How Implant Filling Affects Buoyancy
The material inside the implant shell is the primary factor determining its overall density and, therefore, its behavior in water. Implants are generally filled with either a sterile saline solution or a cohesive silicone gel. The density of the filling material relative to water provides the direct answer to the question of floating or sinking.
Saline-filled implants contain a sterile salt-and-water solution, which is similar to the fluids naturally found in the human body. This 0.9% medical saline solution has a density of approximately 1.0046 g/cm³ at body temperature. Because this value is extremely close to the density of water, a saline implant is considered nearly neutrally buoyant and would sink very slowly, if at all, in fresh water.

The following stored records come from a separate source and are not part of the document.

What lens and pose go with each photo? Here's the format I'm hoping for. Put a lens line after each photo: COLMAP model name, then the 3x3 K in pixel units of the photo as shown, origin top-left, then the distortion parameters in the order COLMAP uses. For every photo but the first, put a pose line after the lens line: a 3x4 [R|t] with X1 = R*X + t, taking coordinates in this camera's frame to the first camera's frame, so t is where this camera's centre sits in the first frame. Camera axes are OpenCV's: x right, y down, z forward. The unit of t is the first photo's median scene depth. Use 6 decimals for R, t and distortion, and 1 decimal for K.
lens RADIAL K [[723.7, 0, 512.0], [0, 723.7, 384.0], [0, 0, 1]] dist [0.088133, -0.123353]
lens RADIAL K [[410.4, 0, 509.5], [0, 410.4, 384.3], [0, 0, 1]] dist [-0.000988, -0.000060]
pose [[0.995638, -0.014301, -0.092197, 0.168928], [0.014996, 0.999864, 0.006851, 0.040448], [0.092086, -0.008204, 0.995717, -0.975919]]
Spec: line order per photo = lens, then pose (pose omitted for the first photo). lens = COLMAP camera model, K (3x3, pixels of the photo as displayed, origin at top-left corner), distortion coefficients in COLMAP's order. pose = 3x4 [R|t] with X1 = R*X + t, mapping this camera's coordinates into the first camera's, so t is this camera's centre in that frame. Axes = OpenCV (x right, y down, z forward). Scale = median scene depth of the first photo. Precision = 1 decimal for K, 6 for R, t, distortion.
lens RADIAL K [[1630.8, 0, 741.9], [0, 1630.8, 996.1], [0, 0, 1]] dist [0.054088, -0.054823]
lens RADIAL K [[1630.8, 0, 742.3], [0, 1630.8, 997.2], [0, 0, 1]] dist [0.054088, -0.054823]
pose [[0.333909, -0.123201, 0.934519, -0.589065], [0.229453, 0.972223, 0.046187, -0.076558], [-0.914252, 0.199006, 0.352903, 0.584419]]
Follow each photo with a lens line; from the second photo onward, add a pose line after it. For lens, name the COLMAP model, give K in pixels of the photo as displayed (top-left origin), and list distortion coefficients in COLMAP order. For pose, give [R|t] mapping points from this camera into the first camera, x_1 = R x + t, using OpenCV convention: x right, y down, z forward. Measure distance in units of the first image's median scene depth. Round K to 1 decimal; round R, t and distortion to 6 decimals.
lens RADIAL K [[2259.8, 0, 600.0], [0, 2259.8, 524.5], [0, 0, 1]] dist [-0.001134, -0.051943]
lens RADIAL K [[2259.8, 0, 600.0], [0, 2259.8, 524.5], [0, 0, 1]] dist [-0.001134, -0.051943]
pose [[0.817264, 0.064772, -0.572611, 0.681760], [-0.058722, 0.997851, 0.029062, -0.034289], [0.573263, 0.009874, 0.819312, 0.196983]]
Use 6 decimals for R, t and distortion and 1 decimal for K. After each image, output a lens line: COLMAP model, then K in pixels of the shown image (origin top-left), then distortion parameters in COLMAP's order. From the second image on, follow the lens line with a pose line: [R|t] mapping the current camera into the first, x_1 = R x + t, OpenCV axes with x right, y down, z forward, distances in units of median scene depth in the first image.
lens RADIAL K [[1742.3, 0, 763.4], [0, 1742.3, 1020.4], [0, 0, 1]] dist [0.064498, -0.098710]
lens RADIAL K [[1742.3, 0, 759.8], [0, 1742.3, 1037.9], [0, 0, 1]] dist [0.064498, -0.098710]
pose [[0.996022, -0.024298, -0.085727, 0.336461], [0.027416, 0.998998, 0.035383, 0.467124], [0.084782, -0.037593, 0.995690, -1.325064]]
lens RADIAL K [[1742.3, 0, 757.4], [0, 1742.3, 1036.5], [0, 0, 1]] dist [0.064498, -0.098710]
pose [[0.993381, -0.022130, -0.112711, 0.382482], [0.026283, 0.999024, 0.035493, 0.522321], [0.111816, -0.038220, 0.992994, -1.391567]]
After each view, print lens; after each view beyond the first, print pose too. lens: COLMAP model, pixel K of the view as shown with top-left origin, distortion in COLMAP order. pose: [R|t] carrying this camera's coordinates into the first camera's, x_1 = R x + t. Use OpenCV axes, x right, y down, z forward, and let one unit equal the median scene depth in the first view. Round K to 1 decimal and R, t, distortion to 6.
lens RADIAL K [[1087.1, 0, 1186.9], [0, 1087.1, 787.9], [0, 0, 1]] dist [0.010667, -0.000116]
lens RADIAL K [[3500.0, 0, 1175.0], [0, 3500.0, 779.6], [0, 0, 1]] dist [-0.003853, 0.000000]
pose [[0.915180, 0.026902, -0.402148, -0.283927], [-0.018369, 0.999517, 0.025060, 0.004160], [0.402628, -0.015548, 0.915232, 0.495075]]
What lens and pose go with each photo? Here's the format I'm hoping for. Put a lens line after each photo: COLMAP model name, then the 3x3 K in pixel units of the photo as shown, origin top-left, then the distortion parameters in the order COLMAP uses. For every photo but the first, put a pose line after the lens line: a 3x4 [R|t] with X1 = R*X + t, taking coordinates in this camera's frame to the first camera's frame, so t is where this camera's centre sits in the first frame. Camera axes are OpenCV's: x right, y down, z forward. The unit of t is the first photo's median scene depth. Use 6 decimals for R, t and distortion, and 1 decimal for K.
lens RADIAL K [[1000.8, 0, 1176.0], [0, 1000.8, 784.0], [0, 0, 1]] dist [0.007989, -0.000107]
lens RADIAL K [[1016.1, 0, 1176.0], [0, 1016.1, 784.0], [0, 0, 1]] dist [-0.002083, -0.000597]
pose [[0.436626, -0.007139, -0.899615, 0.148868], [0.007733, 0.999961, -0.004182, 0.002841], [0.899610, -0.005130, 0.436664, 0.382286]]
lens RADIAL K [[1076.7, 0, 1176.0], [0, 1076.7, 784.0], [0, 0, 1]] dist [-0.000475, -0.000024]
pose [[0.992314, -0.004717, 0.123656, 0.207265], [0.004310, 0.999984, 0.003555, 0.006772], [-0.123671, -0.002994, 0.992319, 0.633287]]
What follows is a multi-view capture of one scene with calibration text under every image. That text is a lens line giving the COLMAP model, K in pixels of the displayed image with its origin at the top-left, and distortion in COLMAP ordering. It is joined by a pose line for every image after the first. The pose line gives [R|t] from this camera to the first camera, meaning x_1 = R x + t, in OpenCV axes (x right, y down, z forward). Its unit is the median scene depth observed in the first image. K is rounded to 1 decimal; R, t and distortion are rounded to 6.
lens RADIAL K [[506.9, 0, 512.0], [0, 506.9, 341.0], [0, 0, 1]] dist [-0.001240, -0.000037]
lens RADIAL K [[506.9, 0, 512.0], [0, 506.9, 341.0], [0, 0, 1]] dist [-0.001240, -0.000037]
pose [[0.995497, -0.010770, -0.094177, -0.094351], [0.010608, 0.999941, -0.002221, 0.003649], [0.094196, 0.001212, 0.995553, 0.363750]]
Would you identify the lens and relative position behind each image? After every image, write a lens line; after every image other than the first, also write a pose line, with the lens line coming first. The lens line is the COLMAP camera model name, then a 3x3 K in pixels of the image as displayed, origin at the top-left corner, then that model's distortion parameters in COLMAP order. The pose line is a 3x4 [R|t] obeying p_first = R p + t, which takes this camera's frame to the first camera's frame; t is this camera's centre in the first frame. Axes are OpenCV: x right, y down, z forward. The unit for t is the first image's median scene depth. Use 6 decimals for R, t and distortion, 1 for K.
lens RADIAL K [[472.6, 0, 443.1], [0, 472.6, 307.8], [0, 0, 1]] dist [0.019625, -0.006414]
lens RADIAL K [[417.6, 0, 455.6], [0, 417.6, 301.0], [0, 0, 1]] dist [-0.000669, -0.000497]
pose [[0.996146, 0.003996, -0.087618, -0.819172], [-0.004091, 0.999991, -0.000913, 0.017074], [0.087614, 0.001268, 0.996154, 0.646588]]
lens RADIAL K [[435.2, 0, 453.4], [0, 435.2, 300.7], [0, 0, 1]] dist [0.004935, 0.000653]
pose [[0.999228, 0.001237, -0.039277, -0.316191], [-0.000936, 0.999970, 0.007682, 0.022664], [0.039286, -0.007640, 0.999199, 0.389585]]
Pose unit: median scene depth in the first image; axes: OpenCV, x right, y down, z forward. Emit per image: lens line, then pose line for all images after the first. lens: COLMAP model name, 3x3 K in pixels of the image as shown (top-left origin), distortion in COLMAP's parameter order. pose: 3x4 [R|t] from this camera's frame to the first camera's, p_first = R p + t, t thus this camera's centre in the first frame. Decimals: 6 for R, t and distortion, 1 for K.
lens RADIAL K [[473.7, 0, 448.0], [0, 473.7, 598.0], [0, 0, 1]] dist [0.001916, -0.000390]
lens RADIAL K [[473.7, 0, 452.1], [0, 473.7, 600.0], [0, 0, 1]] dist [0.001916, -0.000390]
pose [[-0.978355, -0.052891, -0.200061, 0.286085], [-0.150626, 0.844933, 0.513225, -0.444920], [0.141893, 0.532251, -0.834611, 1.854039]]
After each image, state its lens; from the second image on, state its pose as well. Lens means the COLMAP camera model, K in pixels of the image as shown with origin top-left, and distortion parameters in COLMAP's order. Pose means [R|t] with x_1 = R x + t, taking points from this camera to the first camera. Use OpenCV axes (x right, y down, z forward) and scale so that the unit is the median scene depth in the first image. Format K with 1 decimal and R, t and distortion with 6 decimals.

In contrast, silicone-filled implants contain a highly cohesive, medical-grade silicone gel. This gel is manufactured to be denser than water, with measured densities typically ranging from 1.02 to over 1.07 g/cm³. The higher density means that silicone implants definitively sink when placed in water.
The outer shell, typically made of a thin, solid silicone elastomer, contributes to the overall weight and volume of both implant types. However, the density of the large volume of filling material is the dominant physical characteristic that dictates the implant’s buoyant properties.
Real World Impact of Implant Density
While material science indicates that silicone implants sink and saline implants are nearly neutrally buoyant, this difference has almost no practical consequence for the wearer during daily activities. The implants are surgically integrated into the body, which itself is a complex system of varying densities. The average density of the human body is only slightly less than water, which is why most people can float with minimal effort.
The presence of the implants does not significantly change the overall buoyancy of the person. The mass of the body and the volume of air in the lungs are the factors that most influence a person’s ability to float or swim. The small difference in density between the two implant types is functionally negligible when considering the total body mass.
Furthermore, concerns about the effects of pressure changes, such as during deep-sea diving, are related to the implant shell’s strength and the compressibility of the filling, not buoyancy.